CURSE OF THE WEREWOLF (UK, 1960)
Region 1 NTSC DVD
(from Universal's 'Hammer Horrors Series' boxset)
Wallace and a Werewolf but no Gromit
I was inspired to watch this again after reading the latest Video Watchdog, who reviewed this entire DVD set of Hammer films - I previously looked at Night Creatures, heralding it's debut on DVD.
Casting a young Oliver Reed as a werewolf is obviously, in retrospect, a genius stroke. Years before he had a reputation as a boozy wildman, and years before he gained critical attention in leading roles for boozy wildman director Ken Russell (like The Devils and Women in Love), he was doing bit parts and horror films for Hammer, like Paranoiac and These are the Damned.
In it's heyday, Hammer was trying to match Universal Studios successful gallery of monsters, but had to carefully avoid copyright problems. They wanted a werewolf, but couldn't copy the make-up design of The Wolfman. They couldn't even call it The Wolfman, because that was based on an original script written for Universal. Instead they bought the rights to Guy Endore's The Werewolf of Paris written in 1933. The novel may have influenced Universal's unsuccessful Werewolf of London (1935).
Decades later other werewolves that made an impression were memorable due to special effects rather than performances. In The Howling (1981) Rob Bottin used different make-up appliances for every different shot of Robert Picardo transforming. Similarly, An American Werewolf in London (1982) had Rick Baker throwing every trick in the book at David Naughton. In both cases, the final creature was mostly operated as a full-size puppet. A special effect rather than an actor. I love both movies, but the end results are successful in different ways.
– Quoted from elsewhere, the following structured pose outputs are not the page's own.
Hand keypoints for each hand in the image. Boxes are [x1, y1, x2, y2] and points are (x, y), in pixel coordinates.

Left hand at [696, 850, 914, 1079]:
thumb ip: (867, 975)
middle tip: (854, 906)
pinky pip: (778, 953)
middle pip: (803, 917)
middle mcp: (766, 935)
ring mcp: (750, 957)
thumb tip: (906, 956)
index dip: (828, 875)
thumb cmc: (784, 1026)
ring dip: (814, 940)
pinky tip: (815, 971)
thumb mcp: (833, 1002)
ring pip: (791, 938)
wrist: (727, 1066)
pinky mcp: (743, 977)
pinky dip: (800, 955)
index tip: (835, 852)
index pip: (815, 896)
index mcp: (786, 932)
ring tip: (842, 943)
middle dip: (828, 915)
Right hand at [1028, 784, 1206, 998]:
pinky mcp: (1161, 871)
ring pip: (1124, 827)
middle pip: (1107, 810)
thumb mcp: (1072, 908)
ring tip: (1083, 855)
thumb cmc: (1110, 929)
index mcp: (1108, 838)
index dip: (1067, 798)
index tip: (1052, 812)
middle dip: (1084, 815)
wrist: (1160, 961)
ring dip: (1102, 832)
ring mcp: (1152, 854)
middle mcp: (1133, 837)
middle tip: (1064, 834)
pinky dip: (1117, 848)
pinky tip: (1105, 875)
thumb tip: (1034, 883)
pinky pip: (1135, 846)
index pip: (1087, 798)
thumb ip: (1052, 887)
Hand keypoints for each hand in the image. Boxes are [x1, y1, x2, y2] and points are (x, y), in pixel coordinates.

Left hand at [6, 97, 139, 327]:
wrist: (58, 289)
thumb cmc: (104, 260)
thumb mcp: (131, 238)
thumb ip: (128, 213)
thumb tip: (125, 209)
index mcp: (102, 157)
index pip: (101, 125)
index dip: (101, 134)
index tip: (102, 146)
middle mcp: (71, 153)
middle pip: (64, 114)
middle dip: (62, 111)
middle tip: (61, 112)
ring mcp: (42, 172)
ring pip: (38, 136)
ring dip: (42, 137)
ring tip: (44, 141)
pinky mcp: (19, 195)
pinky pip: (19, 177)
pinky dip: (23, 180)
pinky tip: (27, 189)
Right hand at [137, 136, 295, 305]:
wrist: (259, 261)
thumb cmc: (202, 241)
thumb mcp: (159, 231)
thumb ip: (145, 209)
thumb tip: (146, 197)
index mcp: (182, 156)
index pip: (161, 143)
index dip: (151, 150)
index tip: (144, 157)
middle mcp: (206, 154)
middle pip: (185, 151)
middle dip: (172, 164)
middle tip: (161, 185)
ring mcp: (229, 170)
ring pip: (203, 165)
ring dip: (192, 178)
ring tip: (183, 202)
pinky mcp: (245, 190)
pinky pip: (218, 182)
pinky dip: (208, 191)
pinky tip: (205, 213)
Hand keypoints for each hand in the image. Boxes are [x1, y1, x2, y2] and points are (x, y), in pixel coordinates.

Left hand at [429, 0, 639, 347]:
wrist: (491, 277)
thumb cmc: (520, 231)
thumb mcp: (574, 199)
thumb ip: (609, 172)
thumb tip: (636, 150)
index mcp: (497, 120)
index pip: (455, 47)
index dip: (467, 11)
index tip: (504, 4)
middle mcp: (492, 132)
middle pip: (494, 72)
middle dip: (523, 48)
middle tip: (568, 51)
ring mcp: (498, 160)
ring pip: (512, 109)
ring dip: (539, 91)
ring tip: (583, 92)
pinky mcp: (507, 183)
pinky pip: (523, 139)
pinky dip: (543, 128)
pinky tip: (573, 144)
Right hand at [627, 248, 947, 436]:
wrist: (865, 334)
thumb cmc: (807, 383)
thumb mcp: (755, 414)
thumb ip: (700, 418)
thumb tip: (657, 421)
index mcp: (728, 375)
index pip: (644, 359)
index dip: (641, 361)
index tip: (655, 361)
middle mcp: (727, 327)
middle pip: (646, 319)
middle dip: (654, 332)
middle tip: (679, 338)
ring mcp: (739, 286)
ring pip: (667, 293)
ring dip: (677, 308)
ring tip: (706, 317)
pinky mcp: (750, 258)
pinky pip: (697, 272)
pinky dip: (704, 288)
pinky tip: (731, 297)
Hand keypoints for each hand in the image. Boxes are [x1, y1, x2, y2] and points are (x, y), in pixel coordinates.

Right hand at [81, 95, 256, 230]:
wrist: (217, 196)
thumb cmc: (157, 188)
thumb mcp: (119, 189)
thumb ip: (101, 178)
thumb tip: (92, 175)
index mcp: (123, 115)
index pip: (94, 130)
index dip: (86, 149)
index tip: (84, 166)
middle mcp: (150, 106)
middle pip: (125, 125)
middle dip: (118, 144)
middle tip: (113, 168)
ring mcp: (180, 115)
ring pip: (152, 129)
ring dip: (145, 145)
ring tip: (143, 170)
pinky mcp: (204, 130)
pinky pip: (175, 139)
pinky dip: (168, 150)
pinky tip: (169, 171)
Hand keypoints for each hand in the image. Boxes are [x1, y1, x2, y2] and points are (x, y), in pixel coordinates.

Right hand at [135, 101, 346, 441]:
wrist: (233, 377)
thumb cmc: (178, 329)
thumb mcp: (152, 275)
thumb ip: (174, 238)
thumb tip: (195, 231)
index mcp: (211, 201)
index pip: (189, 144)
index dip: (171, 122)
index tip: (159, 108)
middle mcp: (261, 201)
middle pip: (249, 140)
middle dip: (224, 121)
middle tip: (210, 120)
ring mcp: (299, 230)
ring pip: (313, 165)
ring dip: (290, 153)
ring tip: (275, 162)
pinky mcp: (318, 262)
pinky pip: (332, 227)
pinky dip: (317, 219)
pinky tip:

However, it's a film from a different era. the aforementioned eighties werewolf movies would still play today, providing a rollercoaster of blood, shocks and in-jokes. Sixties Hammer films play more like costume dramas, Curse of the Werewolf is so traditional, it refuses to veer from a linear narrative by using flashbacks. The story of young Leon and his unfortunate conception is so involved, that we don't actually get any scenes with Reed until the film is halfway through.
Amusingly, when he does appear, he's soon working in a winery, surrounded by bottles. Note also that, at the time, Oliver Reed was much more likely to get romantic leading roles, because in 1960 he had yet to pick up the huge trademark scar down his left cheek. After being 'glassed' in a pub brawl, the young actor thought his film career was over. Yet he was wrong, and the disfigurement rarely meant that he was consigned to baddie roles.
The rest of the cast is quite fascinating - I'd forgotten how many familiar faces were in it, and not all the usual Hammer crew either (Michael Ripper notwithstanding). A couple of James Bond regulars appear - Desmond Llewellyn has a bit part here as a butler, just before he became Q in almost all the Bond films. Also Anthony Dawson as the lecherous disintegrating Marquess, a successfully OTT role - he was a baddie in the first Bond Doctor No, and was also Blofeld's stand-in in From Russia With Love and Thunderball. Though his voice was dubbed, he was the unseen presence behind the blinds in the famous Spectre meeting room, where the chairs are all wired for electrocution - a key scene referenced in the first Austin Powers films.
Richard Wordsworth gives an extraordinary performance ranging two decades, from abused beggar to feral man. Both touching and frightening, he had been similarly effective as the man/monster in Hammer's first horror The Quatermass Xperiment.
Yvonne Romain spiced up the publicity stills for the film, even though she was playing Leon's mother and couldn't possibly have shared a scene with him. The two actors also appeared together in Devil Ship Pirates. Romain had another iconic part in the same year's Circus of Horrors, for a rival studio. (More on Yvonne at Brian's Drive In Theatre.)
Besides enjoying the film again, I was also checking that Universal had delivered a correct widescreen aspect, generously framed at 1.85, and that the print was also uncut. For years I thought the film dragged in places, but that's because British movie and TV censors had snipped away the distasteful and violent scenes away. The climax of the film even includes an early use of squirting blood - possibly a squib or hidden syringe effect - which was popularised by it's excessive use at the end of the decade, by director Sam Peckinpah in The Wild Bunch.
The film has a unique werewolf mythos, a unique werewolf performance from Reed, and an atmospheric standout soundtrack from Benjamin Frankel. Admittedly it's more of a violent melodrama than a werewolf movie, but I hope I've demonstrated that it's watchable for many reasons.